Despite being a rising entrepreneur and busy mom of three, Omowunmi also felt like she wanted to give back to the community, thanks to a positive experience she had growing up in Baltimore.

“When I was 8, I become a Girl Scout. We had this amazing leader named Mrs. Dolly Jefferson, who taught us many things, including how to hand-sew. I loved her so much, I ended up sticking with her until I was 23 years old, helping to teach the troops that came after mine.”

When Mrs. Jefferson passed away in her 70s, Omowunmi was inspired to create her own program to pass on the skills she had taught her.

The Sewing Education Workshop (S.E.W.) Youth Project​ is an 8-week workshop designed to teach children ages 9 to 14 how to hand-sew—with some students advancing quickly enough to try a project or two on a sewing machine. So far, both the fall and spring beta sessions at Park Heights Community Center have been a smashing success, with students consistently showing up to listen, learn, and create.

“I tell the kids, as long as they are truly committed, I will try to help them make whatever they want,” says ​Omowunmi, who shows up each week with her tool box, fabric remnants, and sample patterns.​ “One young lady recently make a tutu for her Halloween costume, and the boys really enjoy making bow ties.”

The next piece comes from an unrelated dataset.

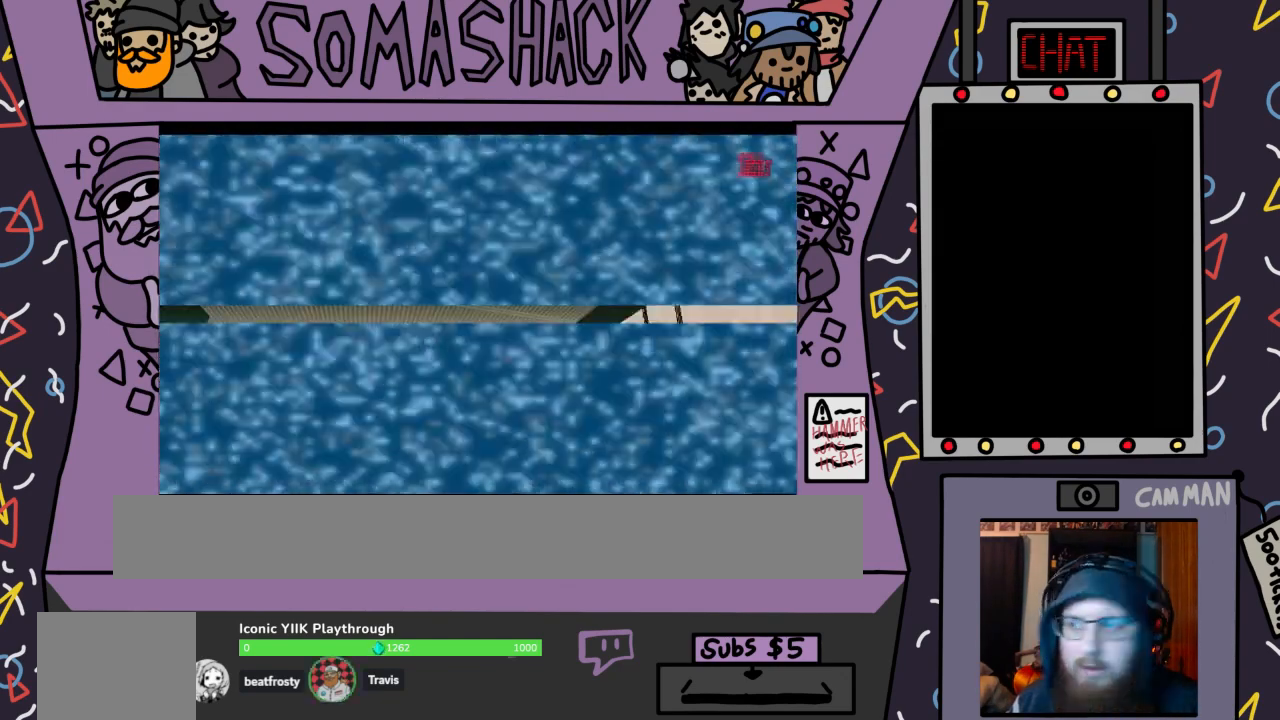
{"buttons": [], "left_stick": "center", "right_stick": "center", "events": []}
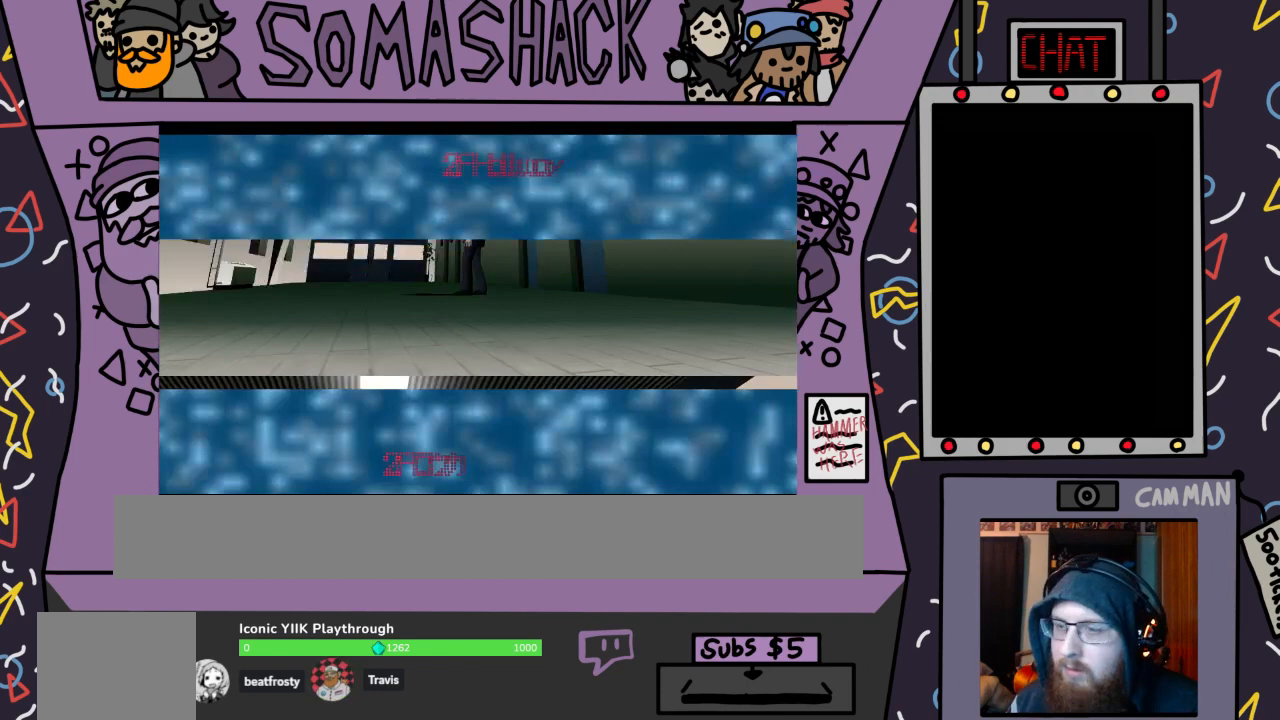
{"buttons": [], "left_stick": "center", "right_stick": "center", "events": []}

Omowunmi also started bringing snacks after her first two sessions, when she realized how dangerous the neighborhood had become. On both occasions, adults were were injured or killed within feet of the recreation center. So now she makes sure the kids don’t have to leave in the middle of their lessons to grab food at the corner store.

So yes, S.E.W. is helping to keep kids safe. But it’s also making them smarter and happier.

“Sewing actually reinforces things the students are learning in school, like reading, math, and geometry—subjects where they’re not always performing well,” she says. “You can see when the light bulb goes off and they make that connection. But mostly, I think they just enjoy the pride of making something from nothing.”